Et elle n’est pas déçue.
Katia se rend environ deux fois par semaine chez Jacques Landry pour des entrevues de plusieurs heures. Des histoires d’agresseurs, d’assassins, de criminels, d’innocents, de coupables sans oublier des tonnes d’archives vidéo : au final, elle récolte tellement de matériel que des choix crève-cœur s’imposent. « On a rarement accès à ça, comme journaliste. Écouter un interrogatoire au complet est un exercice fascinant. Surtout le moment où la personne craque », admet Katia, qui n’en revient toujours pas d’avoir vu des criminels remercier le polygraphe qui vient de les envoyer à l’ombre.
.jpg)
« Contrairement à la plupart des policiers, Jacques serre la main à tout le monde. Même à un père qui a avorté sa propre fille à l’aide d’une trayeuse à vaches.
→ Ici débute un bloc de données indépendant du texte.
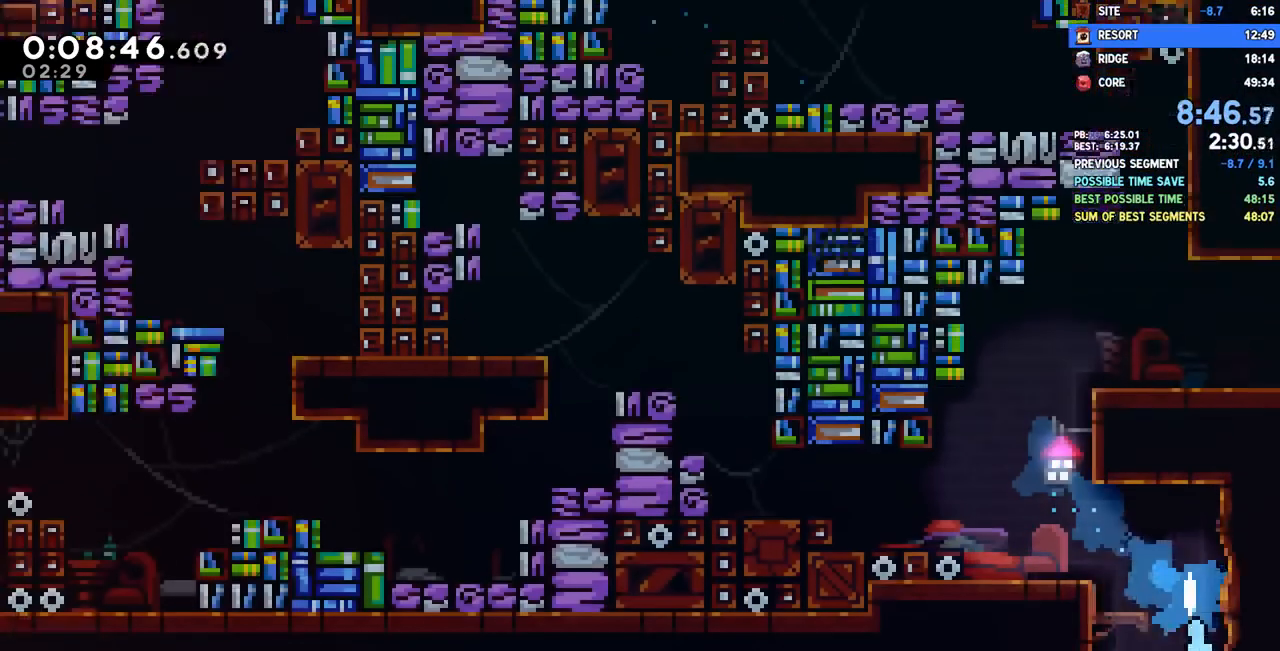
{"buttons": [], "left_stick": "center", "right_stick": "center", "events": [[83, "DPAD_DOWN", "up"]]}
Il le fait en respectant ce qu’il y avait d’humains dans ce gars-là et en essayant de comprendre ce qui l’avait mené là », explique Katia Gagnon.
Cette intégrité a même attiré dans sa pratique privée des gens issus du milieu interlope, dont certains tentaient d’écarter des soupçons pesant sur eux au sein de leur organisation.
Des situations tendues, dont on peut imaginer un dénouement digne d’un film de Scorsese, par exemple, en apprenant qu’un criminel a trahi son gang.
Le chapitre sur ce sujet est d’ailleurs un des plus haletants du livre, notamment lorsqu’une grosse pointure du crime organisé s’assied devant Jacques Landry pour démontrer sa non-implication dans une affaire de trafic de cocaïne à grande échelle. « Jacques se disait que s’il refusait de le faire (le détecteur de mensonges), qu’ils (les criminels) règleraient ça entre eux, et que ça serait pire. Il se disait qu’il pourrait servir de médiateur », raconte Katia.
L’expert venu du froid
En terminant l’ouvrage, une question demeure : comment diable Jacques Landry a-t-il pu conserver l’anonymat, alors que plusieurs pays (à commencer par la Belgique) ont eu recours à ses services des centaines de fois.
Il y avait pourtant matière à se péter les bretelles d’avoir, au sein de son corps policier, une telle sommité, surnommée à l’étranger « l’expert venu du froid».
« Sa méthode a fait ses preuves et est encore celle qui a cours ici, comme ailleurs», souligne Katia.
Elle revient sur le dénouement d’un crime très médiatisé survenu en France en 2018, grâce à la méthode Landry. Le polygraphiste canadien avait alors reçu un appel en pleine nuit, dans son condo floridien.
-Monsieur Landry?
-Oui, c’est moi.
-C’est vraiment vous? On voulait s’assurer que vous existiez.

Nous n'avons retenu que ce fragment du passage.